Cluster overload occurs when a Kubernetes cluster's compute, storage, or network resources exceed its processing capacity, leading to exhaustion of key control plane components (like etcd and kube-apiserver) or worker nodes. This can severely degrade cluster performance or even cause operational failures. To prevent this, proactive overload protection is essential. Policies like overload control and LIST request optimization help maintain the stability of core services, ensuring that sudden spikes in loads do not result in service disruptions. This section explores the causes and impacts of cluster overload, explains CCE cluster overload control, and provides best practices for maintaining stability.
Causes of Cluster Overload
Cluster overload affects stability and service continuity within a Kubernetes environment. Common causes include:
- Resource request exceeding cluster capacity: Core components on the cluster control plane include etcd and kube-apiserver. etcd is a backend database that stores all cluster data. kube-apiserver acts as the entry to the control plane and processes requests. kube-apiserver caches cluster data to lessen the burden on etcd. Other core components in the cluster also cache various resources and monitor changes to these resources. When the demand for compute, network, and storage resources surpasses the cluster capacity, these components become heavily loaded. If this load exceeds a certain threshold, the cluster becomes overloaded.
- Lots of data queries (such as multiple LIST requests or a single request retrieving large amounts of data): If a client obtains pod data using field selectors, but kube-apiserver cache does not contain the requested information, the client must fetch the full pod data from etcd, since etcd cannot get data by field. Once retrieved, kube-apiserver deserializes the pod data into structured objects in memory, traverses each pod to match the requested fields, and returns the obtained serialized results. When many concurrent queries occur, resource utilization of each component increases sharply, leading to issues such as etcd latency spikes, OOM errors in kube-apiserver, and control loop imbalances. Consequently, the entire cluster becomes overloaded.
Figure 1 Example of a large amount of data obtained from a client
Impacts of Cluster Overload
When a cluster experiences overload, Kubernetes API response delay increase, and resource utilization on control plane nodes rises, affecting both the control plane and related services. Below are key areas impacted:
- Kubernetes resource management: Operations such as creating, deleting, updating, or obtaining Kubernetes resources may fail.

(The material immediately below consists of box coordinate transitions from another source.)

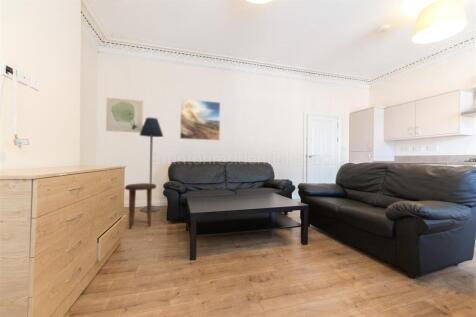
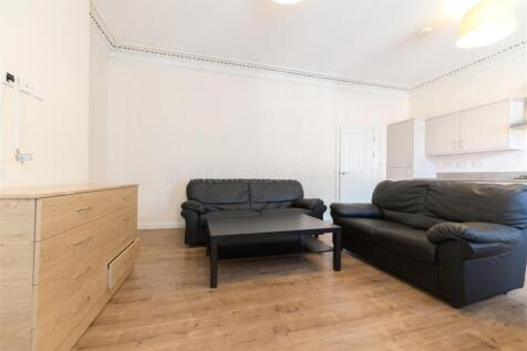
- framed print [179,98,221,141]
- wall art [105,97,144,133]
- side table [124,182,157,229]
- floor lamp [139,117,164,213]
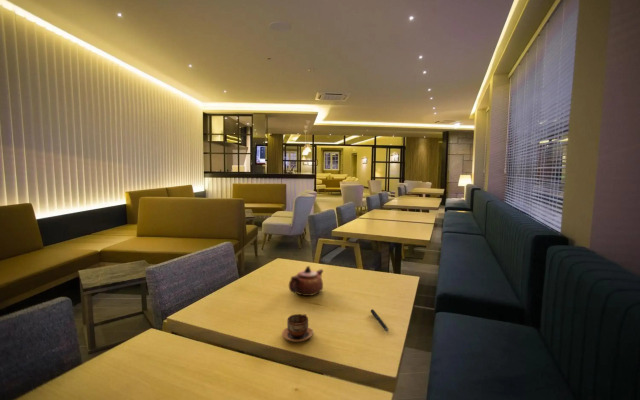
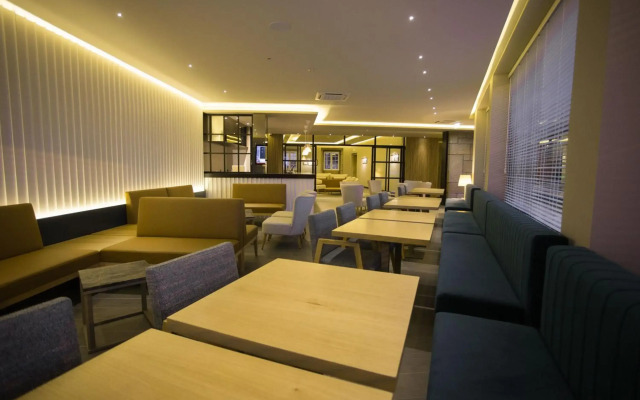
- pen [370,308,389,332]
- cup [281,313,315,343]
- teapot [288,265,324,297]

- Kubernetes leader election: Overload can prevent a leader node lease renewal from completing on time. If the lease expires, the leader node loses its leadership role, triggering re-election. This can cause temporary service interruptions, task migrations, scheduling delays, and fluctuations in cluster performance.
- Cluster management failures: Severe overload may make a cluster unavailable, preventing management operations like node creation or deletion.
CCE Overload Control
- Overload control: CCE clusters have supported overload control since v1.23, which reduces the number of LIST requests outside the system when the control plane experiences high resource usage pressure. To use this function, enable overload control for your clusters. For details, see Enabling Overload Control for a Cluster.
- Optimized processes on LIST requests: Starting from CCE clusters of v1.23.8-r0 and v1.25.3-r0, processes on LIST requests have been optimized. Even if a client does not specify the resourceVersion parameter, kube-apiserver responds to requests based on its cache to avoid additional etcd queries and ensure that the response data is up to date. Additionally, namespace indexes are now added to the kube-apiserver cache. This allows clients to request specified resources in a namespace without needing to fetch full data for that namespace. This effectively reduces the response delay and control plane memory overhead.
- Refined traffic limit policy on the server: The API Priority and Fairness (APF) feature is used to implement fine-grained control on concurrent requests. For details, see API Priority and Fairness.
Configuration Suggestions
When running services in Kubernetes clusters, the cluster performance and availability are influenced by various factors, including the cluster scale, number and volume of resources, and resource access. CCE has optimized cluster performance and availability based on cloud native practices and has developed suggestions to protect against cluster overload. You can use these suggestions to ensure that your services run stably and reliably over the long term.
|
Category |
Suggestion |
Billing |
|
Cluster |
Keeping the Cluster Version Up to Date |
N/A |
|
Enabling Overload Control |
N/A |
|
Changing the Cluster Scale |
The larger the cluster management scale, the higher the price. For details, see CCE Price Calculator. |
|
Controlling Data Volume of Resources |
N/A |
|
Controlling the Frequency of Updating Resource Objects |
N/A |
|
Using Multiple Clusters |
The costs vary with the number of clusters and the cluster management scale. For details, see CCE Price Calculator. |
|
O&M |
Enabling Observability |
- If Prometheus is used to monitor metrics of components on the controller plane nodes, the monitoring center will report related metrics to AOM. If the metrics reported to AOM are within the basic container metrics, there will be no extra costs. If the metrics are beyond the basic container metrics, you will be billed based on the number of reported metrics, retention period, and amount of data dumped. For details, see AOM Price Calculator.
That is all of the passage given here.